И даже если не хочется верить, то все равно — приходится. От этих принуждений рассыпается что-то последнее живое внутри и покрываются инеем кончики пальцем. И замирает пульс, что кажется — сердце остановилось.
И тебе, Собин, пора остановиться. А лучше развернуться и пойти обратно. Найди способ одолеть ретроперспективу, ты же умный, способный, ты-то определенно справишься. А Мидам однажды попытался — и не смог.
Потому ведет пальцами от скул до уголка губ лазурью и бирюзой, и мешает два цвета, создавая что-то новое и безымянное, как чувства в его груди; но едва ли их цвет настолько же красивый и откликающийся морским прибоем.
А Мидам моря с детства не видел. Не помнит уже соленого голову кружащего воздуха и чистой как хрусталь воды, которую прогревало лишь солнце. Не может в памяти вызвать и свои следы на песке, и криков чаек, и гула туристических катеров недалеко от берега, где они с родителями прогуливались. И монотонный гул моря давно в его ушах сменил машинный, индустриальный, механически-отточенный как танец, но в миллиарды раз менее жизнью наполненный.
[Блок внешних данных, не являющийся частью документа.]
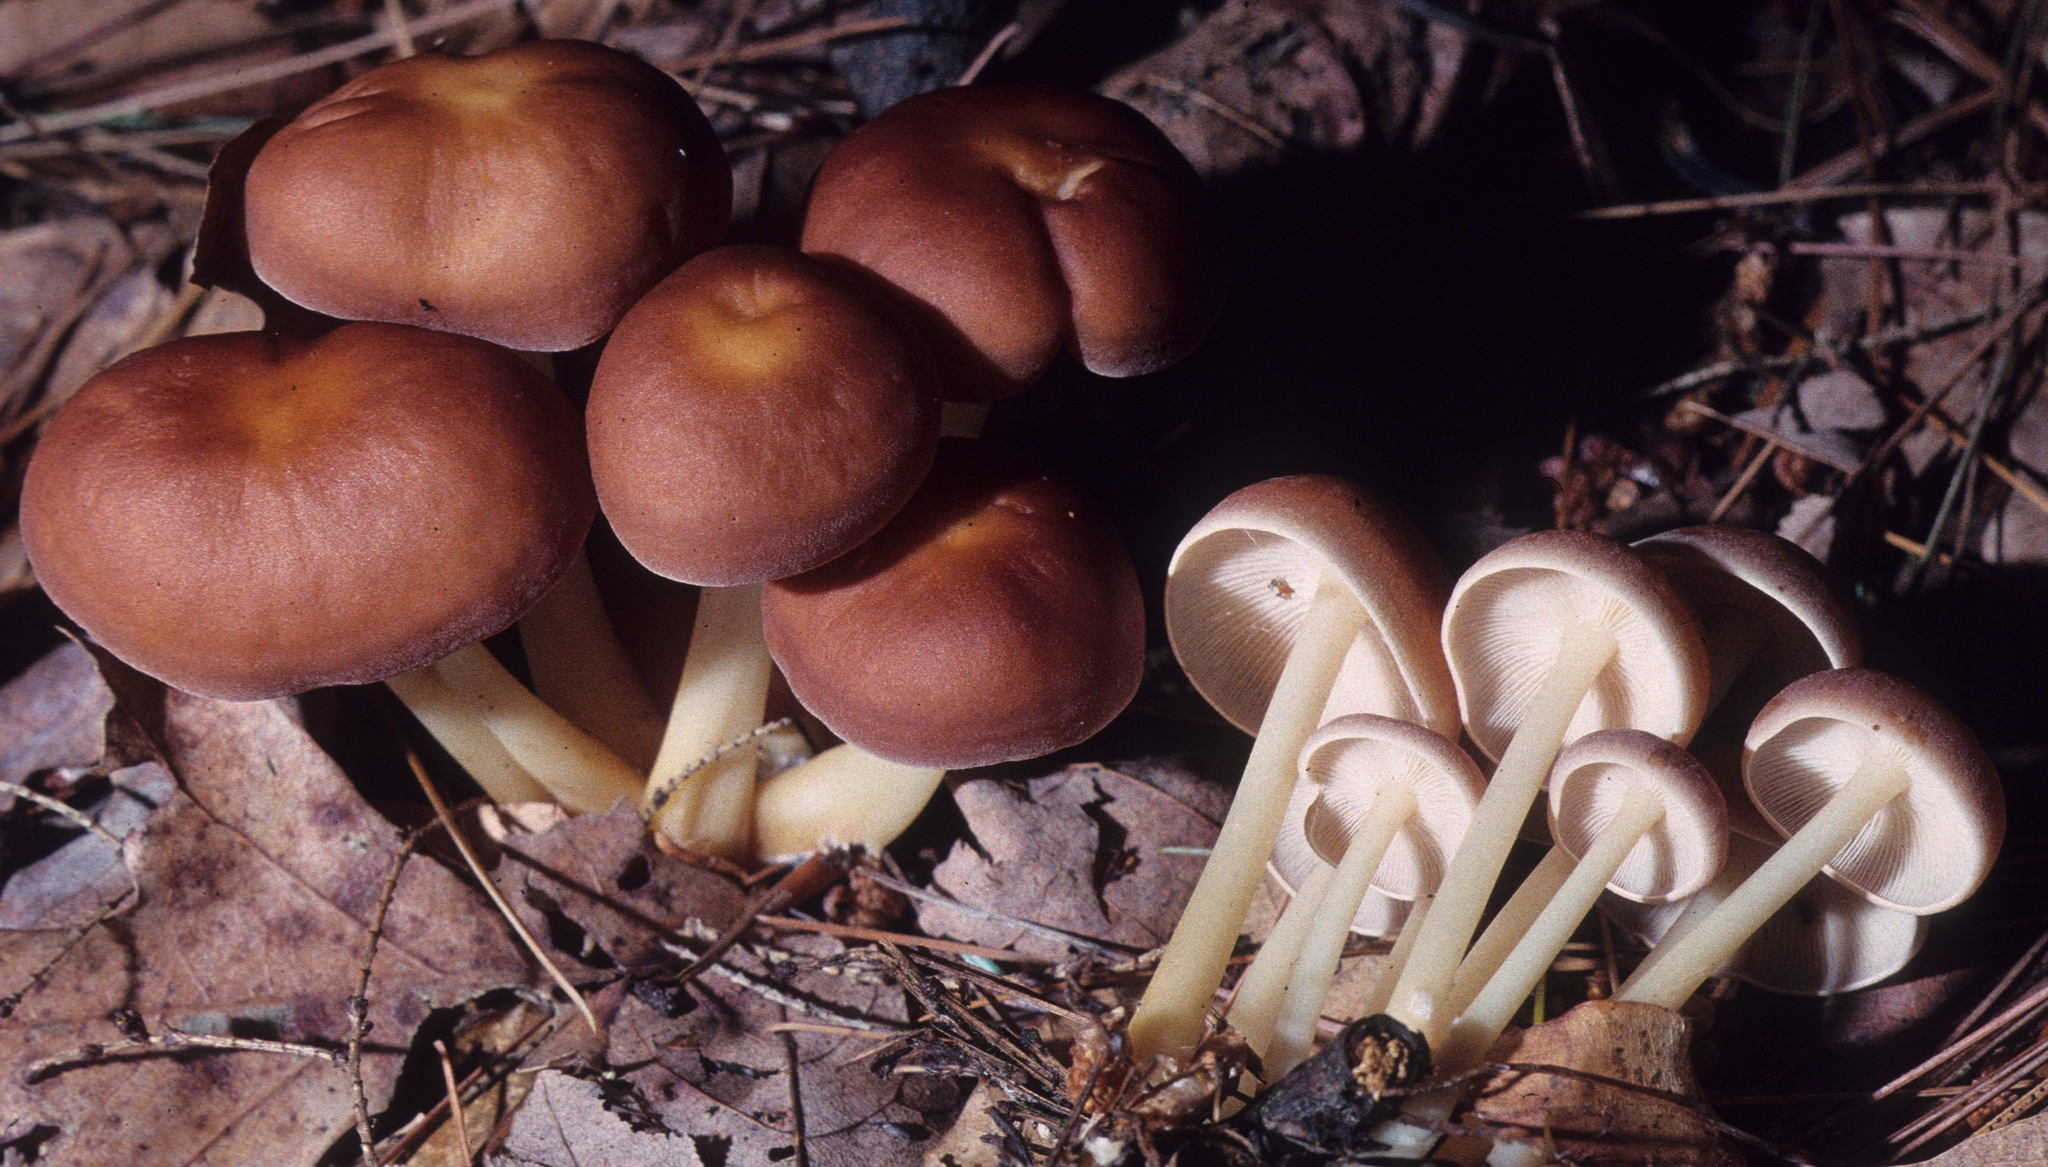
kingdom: Fungi
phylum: Basidiomycota
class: Agaricomycetes
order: Agaricales
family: Omphalotaceae
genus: Gymnopus
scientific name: Gymnopus dryophilus
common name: Penny top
Но когда Собин хотя бы просто рядом стоял, Мидам качался на волнах. И тонул в чужих глазах глупо и безнадежно; и без попыток спастись.
Линия цвета индиго разрезает щеку и иррационально становится легче. Нет крови или сыпучего снега, и раны тоже нет, но с символическими линиями теней на коже Мидам хоть немного отпускает зажатые в себе чувства, где: тревога, раздражительность, обида. И оставляет себе сладкие розовые ощущения чужой близости.
Собин смотрит на него так же внимательно, как парой минут ранее Мидам на палетку — которую Юн же и принес. Морщинки и сжатые губы, и скрещенные на груди руки. Новый Собин на себя старого, перекатывающегося с пятки на носок и кричащего с широкой улыбкой через весь коридор «привет, Ли Мидам!» не похож. И в нем надломы фатальнее мидамовых, но лучше загримированные визажистами.
В сущности, он всегда себя скрывал умелее других.
И Мидам точно не уверен, на сколько процентов знает его настоящего.
(А знает ли это сам Собин?)
— Ну что, легче стало? — чуть наклоняется и графитовые росчерки лишений света падают на его лицо, делая слишком скульптурно фактурными скулы и тонкие губы; и взгляд скрывается в той же резкой тени от рыжих волос.
Мидаму хочется их прямо измазанными в оттенках синего руками убрать с лица, чтобы в эту секунду рассмотреть Собина внимательнее — но он застывает на месте и давит из себя улыбку.
Потому что хоть кто-то из них двоих сейчас должен улыбнуться и этим заполнить неловкое пустое пространство на том месте, где раньше находились их смех, беззаботность, счастье.
Такое неуловимое.
— Не поверишь, стало.
И такое призрачное.
— Ты прав, не поверю. Но не буду спорить. Если это лучше для тебя, то я принесу любой другой цвет, какой скажешь.
— Мне нужен только синий, — останавливает его, когда Собин уже поднимается.
Замирает и смотрит на него сверху вниз, чуть протягивая руку к плечу — но будто боязно. Мидам подставляет щеку, и Юн гладит осторожно, пугливо, так, будто Ли и правда тут из льда и снега, будто тепло Собина его разрушит, оставив после себя лишь льдинистый прах.
— Этот цвет заставляет вспомнить твои глаза, — продолжает, не отводя взгляда; и внутри что-то дергается, будто смычком по натянутой струне провели; будто прямо сейчас Мидам подошел к внутреннему барьеру и готов его переступить.
Отчасти так и есть.
— Но мои глаза темные, — Собин качает головой и более уверенно перекладывает руку на шею Мидаму. — Темные, как то самое полное отсутствие света. Темнее чем безлунная и беззвездная ночь.
— Темнее, чем мои познания в этих твоих комиксах.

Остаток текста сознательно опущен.